All of the recent zipped file campaigns look like the work of last
year's inline-PNG/RTF coder, so we could well be in for more
variants.

Using zips is an interesting delivery mechanism.  Most Windows
versions have easy means to open them, and there's an element of
novelty (even I was almost excited when the first zipped JPEG
arrived - followed by disappointment that it was merely a
"standard" wavy pharm).


Another approach I had been using was a (post-SA) test that
extracts all filenames, and just looks for any specified file
extension(s).

It worked, but that test was designed for malware detection, and
has VERY limited options.  There was no means of restricting it to
a zip containing just one small RTF and no other files, so my
initial rule would have mis-fired on anything with a mix of files.

I finally had my Kaylee Frye moment about two weeks ago, and
(in my post-SA filter (sorry, written in Object Pascal)) wrote a
brand new "Zip Info" module, similar to "Image Info".

I designed it to expose far more info, and wrote the rules module
so I'd have far more control than was currently "necessary".

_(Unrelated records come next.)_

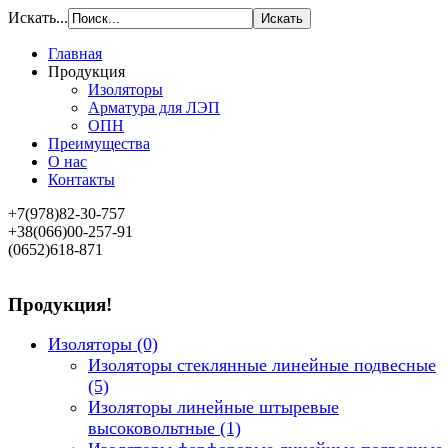
Искать...
Главная
Продукция
Изоляторы
Арматура для ЛЭП
ОПН
Преимущества
О нас
Контакты
+7(978)82-30-757
+38(066)00-257-91
(0652)618-871
Продукция!
Изоляторы
(0)
Изоляторы стеклянные линейные подвесные
(5)
Изоляторы линейные штыревые
высоковольтные
(1)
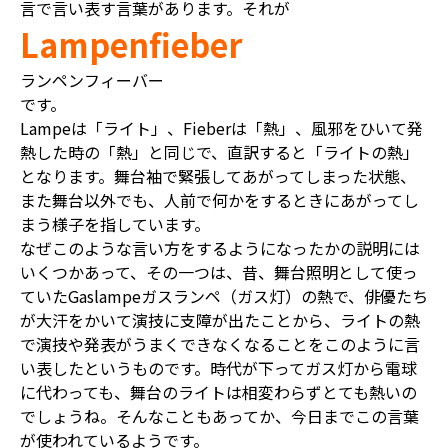
言で言い表す言葉があります。それが
Lampenfieber
ランペンフィーバー
です。
Lampeは「ライト」、Fieberは「熱」、風邪をひいて発
熱した時の「熱」と同じで、直訳すると「ライトの熱」
となります。舞台袖で緊張してあがってしまった状態、
また舞台以外でも、人前で何かをするときにあがってし
まう様子を指しています。
なぜこのような言い方をするようになったかの説明には
いくつかあって、その一つは、昔、舞台照明として使っ
ていたGaslampeガスランペ（ガス灯）の熱で、俳優たち
が大汗をかいて演技に支障が出たことから、ライトの熱
で演技や発表がうまくできなくなることをこのように言
い表したというものです。時代が下ってガス灯から電球
に代わっても、舞台のライトは相変わらずとても熱いの
でしょうね。そんなこともあってか、今日までこの言葉
が使われているようです。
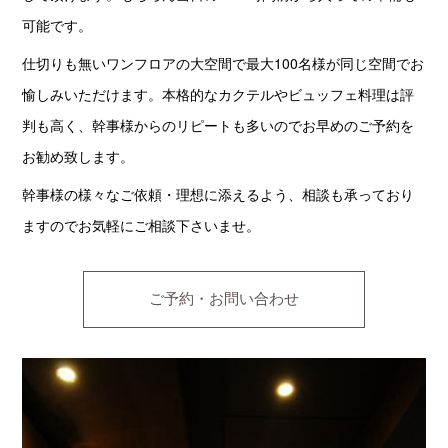
可能です。
仕切りも無いワンフロアの大空間で最大100名様が同じ空間でお
愉しみいただけます。本格的なカクテルやビュッフェ料理は評
判も高く、幹事様からのリピートも多いのでお早めのご予約を
お勧め致します。
幹事様の様々なご依頼・理想に添えるよう、相談も承っており
ますのでお気軽にご相談下さいませ。
ご予約・お問い合わせ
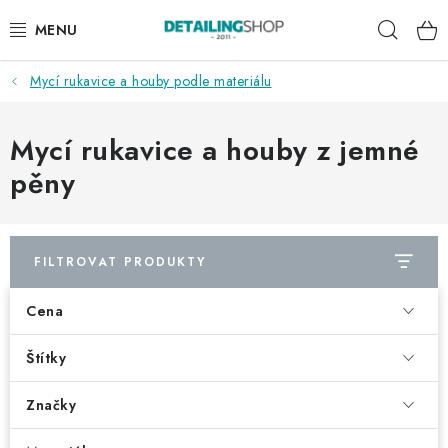
Přejít
Hleda
na
obsah
Mycí rukavice a houby podle materiálu
AKCE
NOVINKY
Mycí rukavice a houby z jemné
pěny
EXTERIÉR
INTERIÉR
FILTROVAT PRODUKTY
PŘÍSLUŠENSTVÍ
Cena
DÁRKOVÉ SADY A POUKAZY
Štítky
ČLÁNKY
Značky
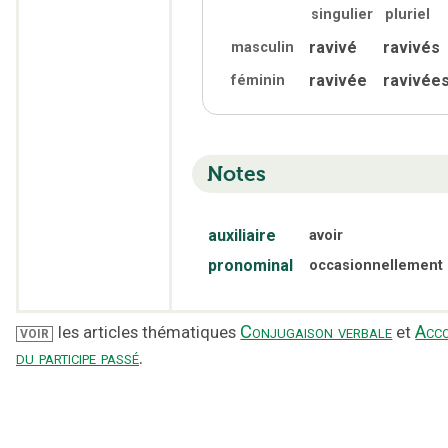
singulier
pluriel
ravivé
ravivés
masculin
ravivée
ravivée
féminin
Notes
auxiliaire
avoir
pronominal
occasionnellement
Conjugaison verbale
Acc
les articles thématiques
et
VOIR
du participe passé
.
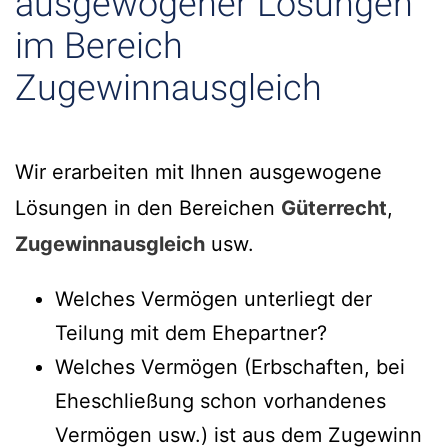
ausgewogener Lösungen
im Bereich
Zugewinnausgleich
Wir erarbeiten mit Ihnen ausgewogene
Lösungen in den Bereichen
Güterrecht
,
Zugewinnausgleich
usw.
Welches Vermögen unterliegt der
Teilung mit dem Ehepartner?
Welches Vermögen (Erbschaften, bei
Eheschließung schon vorhandenes
Vermögen usw.) ist aus dem Zugewinn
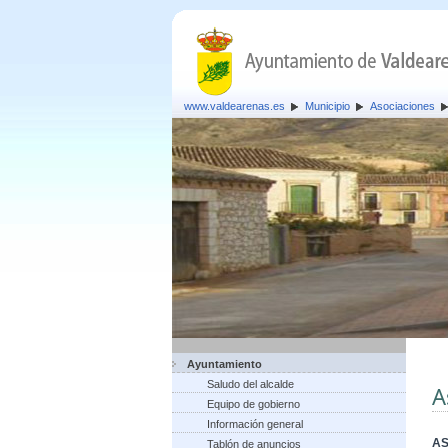
www.valdearenas.es
Municipio
Asociaciones
Ayuntamiento
Saludo del alcalde
A
Equipo de gobierno
Información general
AS
Tablón de anuncios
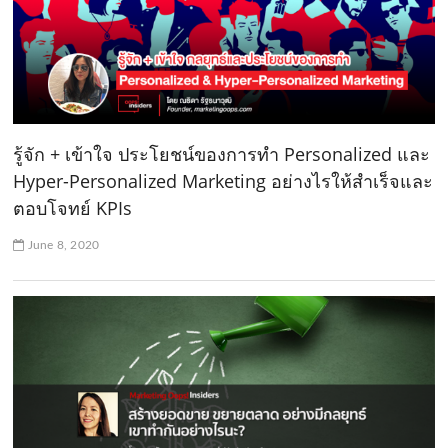
รู้จัก + เข้าใจ ประโยชน์ของการทำ Personalized และ
Hyper-Personalized Marketing อย่างไรให้สำเร็จและ
ตอบโจทย์ KPIs
June 8, 2020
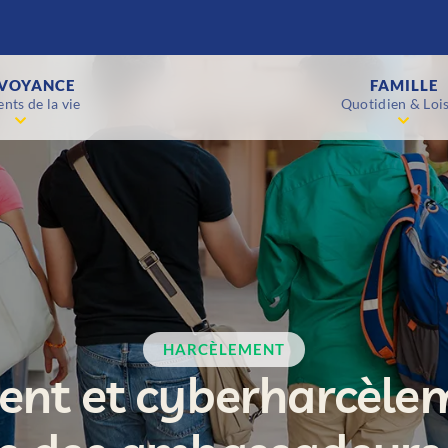
VOYANCE
FAMILLE
nts de la vie
Quotidien & Lois
HARCÈLEMENT
nt et cyberharcèlem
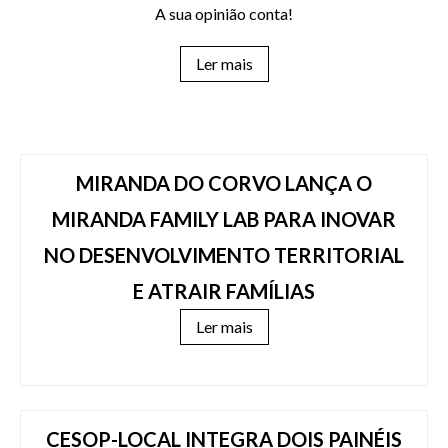
A sua opinião conta!
Ler mais
MIRANDA DO CORVO LANÇA O
MIRANDA FAMILY LAB PARA INOVAR
NO DESENVOLVIMENTO TERRITORIAL
E ATRAIR FAMÍLIAS
Ler mais
CESOP-LOCAL INTEGRA DOIS PAINÉIS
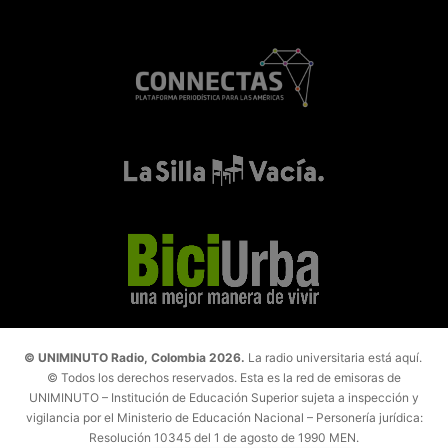
© UNIMINUTO Radio, Colombia 2026.
La radio universitaria está aquí.
© Todos los derechos reservados. Esta es la red de emisoras de
UNIMINUTO – Institución de Educación Superior sujeta a inspección y
vigilancia por el Ministerio de Educación Nacional – Personería jurídica:
Resolución 10345 del 1 de agosto de 1990 MEN.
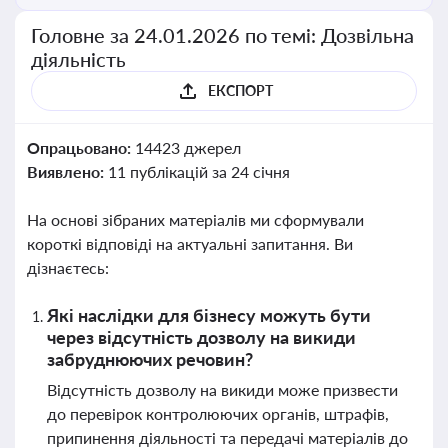
Головне за 24.01.2026 по темі: Дозвільна
діяльність
ЕКСПОРТ
Опрацьовано:
14423 джерел
Виявлено:
11 публікацій за 24 січня
На основі зібраних матеріалів ми сформували
короткі відповіді на актуальні запитання. Ви
дізнаєтесь:
Які наслідки для бізнесу можуть бути
через відсутність дозволу на викиди
забруднюючих речовин?
Відсутність дозволу на викиди може призвести
до перевірок контролюючих органів, штрафів,
припинення діяльності та передачі матеріалів до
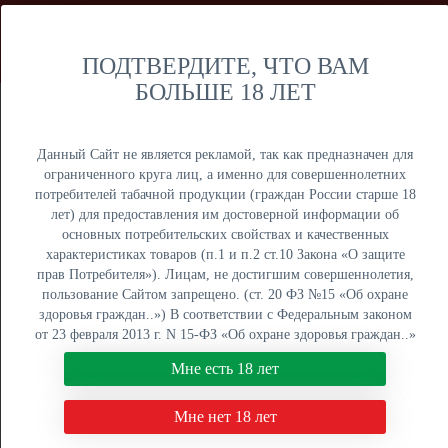
Мы продаем только оптом и не осуществляем розничную
торговлю дистанционным способом. Только оптовая
продажа юридическим лицам и ИП.
ПОДТВЕРДИТЕ, ЧТО ВАМ
БОЛЬШЕ 18 ЛЕТ
Москва
Крупный опт
Данный Сайт не является рекламой, так как предназначен для
ограниченного круга лиц, а именно для совершеннолетних
потребителей табачной продукции (граждан России старше 18
лет) для предоставления им достоверной информации об
основных потребительских свойствах и качественных
ОПТОВЫЙ ПРАЙС
характеристиках товаров (п.1 и п.2 ст.10 Закона «О защите
прав Потребителя»). Лицам, не достигшим совершеннолетия,
Оптовый поставщик электронных сигарет, жидкостей для
пользование Сайтом запрещено. (ст. 20 ФЗ №15 «Об охране
вейпа и табака для кальяна. Быстрая отгрузка, низкие
здоровья граждан..») В соответствии с Федеральным законом
цены, более 5000 наименований в наличии на складах в
от 23 февраля 2013 г. N 15-ФЗ «Об охране здоровья граждан..»
Москве, Екатеринбурге и Краснодаре.
мы не осуществляем дистанционную торговлю табачной и
Мне есть 18 лет
табакосодержащей продукцией. Нажимая кнопку "Мне есть 18
8 (800) 551-34-03
лет", Вы подтверждаете свое совершеннолетие.
Мне нет 18 лет
ПН-ПТ: с 9:00 до 18:00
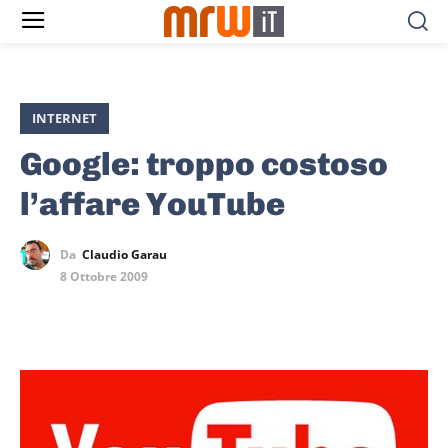
INTERNET
Google: troppo costoso
l’affare YouTube
Da
Claudio Garau
8 Ottobre 2009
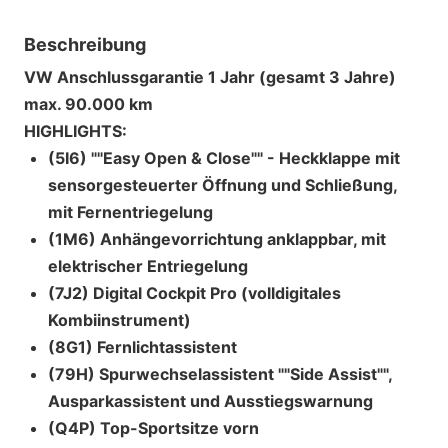
Beschreibung
VW Anschlussgarantie 1 Jahr (gesamt 3 Jahre)
max. 90.000 km
HIGHLIGHTS:
(5I6) ""Easy Open & Close"" - Heckklappe mit
sensorgesteuerter Öffnung und Schließung,
mit Fernentriegelung
(1M6) Anhängevorrichtung anklappbar, mit
elektrischer Entriegelung
(7J2) Digital Cockpit Pro (volldigitales
Kombiinstrument)
(8G1) Fernlichtassistent
(79H) Spurwechselassistent ""Side Assist"",
Ausparkassistent und Ausstiegswarnung
(Q4P) Top-Sportsitze vorn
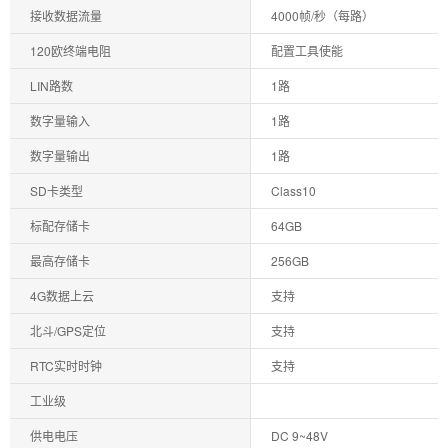
接收数据流量
4000帧/秒（每路）
120欧终端电阻
配置工具使能
LIN路数
1路
数字量输入
1路
数字量输出
1路
SD卡类型
Class10
标配存储卡
64G
B
最高存储卡
256G
B
4G数据上云
支持
北斗/GPS定位
支持
RTC实时时钟
支持
工业级
供电电压
DC 9~48V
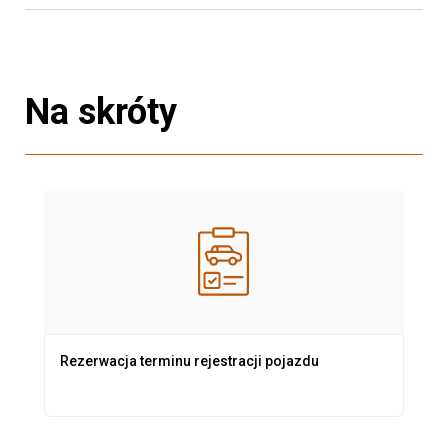
Na skróty
Rezerwacja terminu rejestracji pojazdu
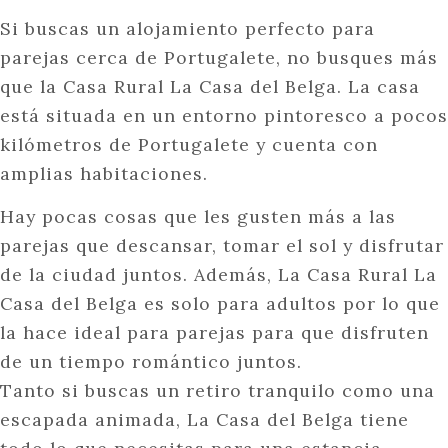
Si buscas un alojamiento perfecto para
parejas cerca de Portugalete, no busques más
que la Casa Rural La Casa del Belga. La casa
está situada en un entorno pintoresco a pocos
kilómetros de Portugalete y cuenta con
amplias habitaciones.
Hay pocas cosas que les gusten más a las
parejas que descansar, tomar el sol y disfrutar
de la ciudad juntos. Además, La Casa Rural La
Casa del Belga es solo para adultos por lo que
la hace ideal para parejas para que disfruten
de un tiempo romántico juntos.
Tanto si buscas un retiro tranquilo como una
escapada animada, La Casa del Belga tiene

As I mentioned in a post in January, I had noticed a consistent
value in an Image properties field which I was calculating, but
not (at the time) exporting.
I'm trying to avoid that mental kick moment. :)


SANITY CHECK please!
Here's what I'm currently exporting:

Entire zip:
    - number of files
    - compression ratio (i.e. across ALL files)

Per file:
    - filename
    - compression ratio
    - file date

The only property I'm not currently doing anything with is the
individual file date.  I'm having my endusers log their ham data
for a few weeks, then I'll see if there's anything useful, ham vs
spam wise.  I predict ham will have a rich date range, and spam
will be mostly/entirely recent.  I may add a simple "younger/older
than n days" test, regardless, since when dealing with spammers,
Logic is often NOT the beginning of Wisdom. ;)


Implementing the basic properties extraction was trivial.
Thinking thru how I wanted to handle the rules was more of a
challenge. :)

Figured I'd share where I'm at, and pick the big brains. :)
    - "Chip"

P.S.  I am also seriously considering adding the ability to extract
any specified file as a text or binary stream, with the text stream
defaulting to being fed to a domain extraction module.

It's not unreasonable for somebody to send a legit zipped RTF, so
content scanning would be good.  These spam RTFs in particular are
tiny (low overhead to extract) yet intensely spammy.